__Work request__. Rewrite the stretch of items from the line containing "Bahnstrecke bei Tauche" through the end of the items, replacing "Деньги" with "Финансы" and leaving everything else unchanged. Omit the pictures from your answer.

====================

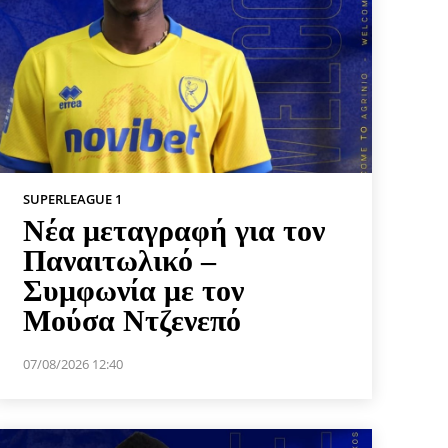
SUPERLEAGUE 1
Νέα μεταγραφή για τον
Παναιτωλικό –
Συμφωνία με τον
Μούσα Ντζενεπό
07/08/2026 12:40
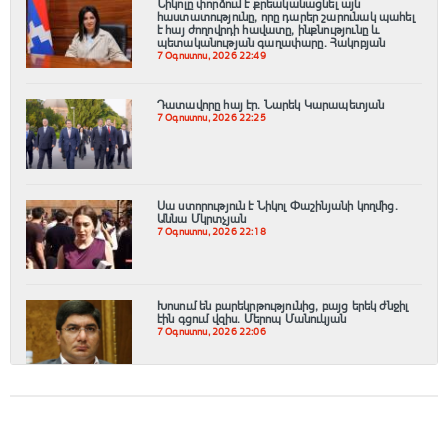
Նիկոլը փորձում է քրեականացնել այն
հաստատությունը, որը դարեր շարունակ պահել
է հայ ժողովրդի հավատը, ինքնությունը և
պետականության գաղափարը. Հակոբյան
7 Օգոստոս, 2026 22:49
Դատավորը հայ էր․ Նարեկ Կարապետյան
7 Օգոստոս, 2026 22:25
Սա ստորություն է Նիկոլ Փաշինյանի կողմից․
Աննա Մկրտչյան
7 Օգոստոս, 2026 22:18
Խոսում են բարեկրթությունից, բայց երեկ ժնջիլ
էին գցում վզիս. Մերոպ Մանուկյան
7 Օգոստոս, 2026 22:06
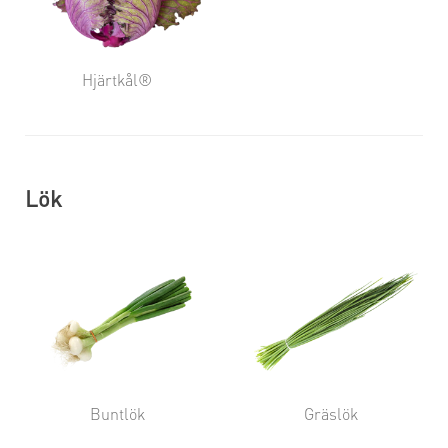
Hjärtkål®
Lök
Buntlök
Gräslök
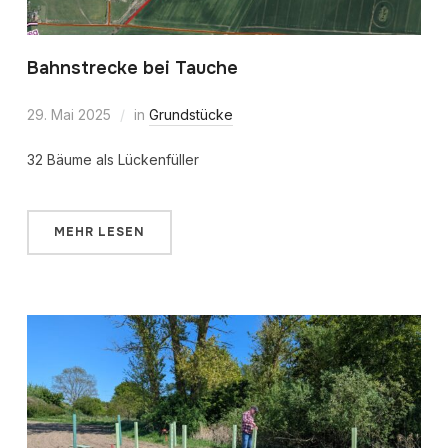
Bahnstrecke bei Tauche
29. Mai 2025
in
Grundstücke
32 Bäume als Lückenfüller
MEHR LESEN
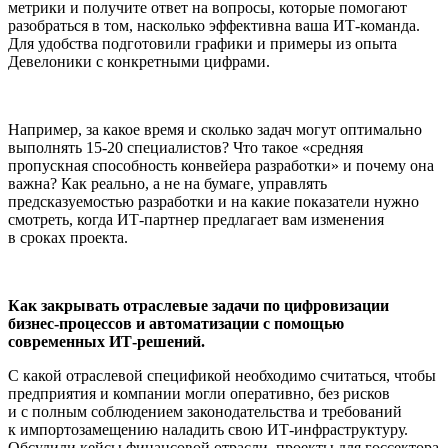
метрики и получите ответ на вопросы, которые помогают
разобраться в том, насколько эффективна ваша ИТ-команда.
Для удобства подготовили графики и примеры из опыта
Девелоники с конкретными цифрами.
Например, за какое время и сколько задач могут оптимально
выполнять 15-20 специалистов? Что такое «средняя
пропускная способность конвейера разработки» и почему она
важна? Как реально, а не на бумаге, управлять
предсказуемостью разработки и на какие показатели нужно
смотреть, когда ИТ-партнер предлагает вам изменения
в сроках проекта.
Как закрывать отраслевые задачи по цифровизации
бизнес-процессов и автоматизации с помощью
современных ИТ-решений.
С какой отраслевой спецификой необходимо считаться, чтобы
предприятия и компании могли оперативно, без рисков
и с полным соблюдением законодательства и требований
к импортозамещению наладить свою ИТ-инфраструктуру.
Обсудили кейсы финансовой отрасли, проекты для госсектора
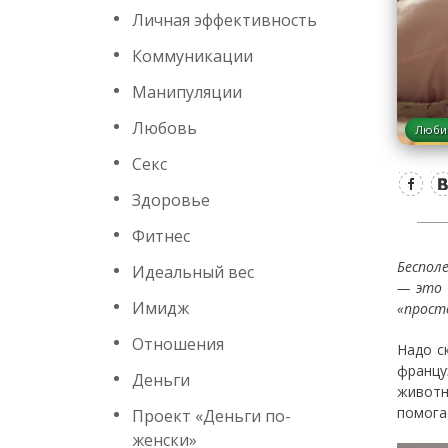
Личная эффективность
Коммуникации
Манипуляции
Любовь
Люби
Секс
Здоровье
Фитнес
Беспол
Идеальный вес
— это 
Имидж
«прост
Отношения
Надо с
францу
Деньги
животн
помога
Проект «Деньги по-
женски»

====================

__Task answer__.
Bahnstrecke bei Tauche
29. Mai 2025
in
Grundstücke
32 Bäume als Lückenfüller
MEHR LESEN
метрики и получите ответ на вопросы, которые помогают
разобраться в том, насколько эффективна ваша ИТ-команда.
Для удобства подготовили графики и примеры из опыта
Девелоники с конкретными цифрами.
Например, за какое время и сколько задач могут оптимально
выполнять 15-20 специалистов? Что такое «средняя
пропускная способность конвейера разработки» и почему она
важна? Как реально, а не на бумаге, управлять
предсказуемостью разработки и на какие показатели нужно
смотреть, когда ИТ-партнер предлагает вам изменения
в сроках проекта.
Как закрывать отраслевые задачи по цифровизации
бизнес-процессов и автоматизации с помощью
современных ИТ-решений.
С какой отраслевой спецификой необходимо считаться, чтобы
предприятия и компании могли оперативно, без рисков
и с полным соблюдением законодательства и требований
к импортозамещению наладить свою ИТ-инфраструктуру.
Обсудили кейсы финансовой отрасли, проекты для госсектора
Личная эффективность
Коммуникации
Манипуляции
Любовь
Люби
Секс
Здоровье
Фитнес
Беспол
Идеальный вес
— это 
Имидж
«прост
Отношения
Надо с
францу
Финансы
животн
помога
Проект «Финансы по-
женски»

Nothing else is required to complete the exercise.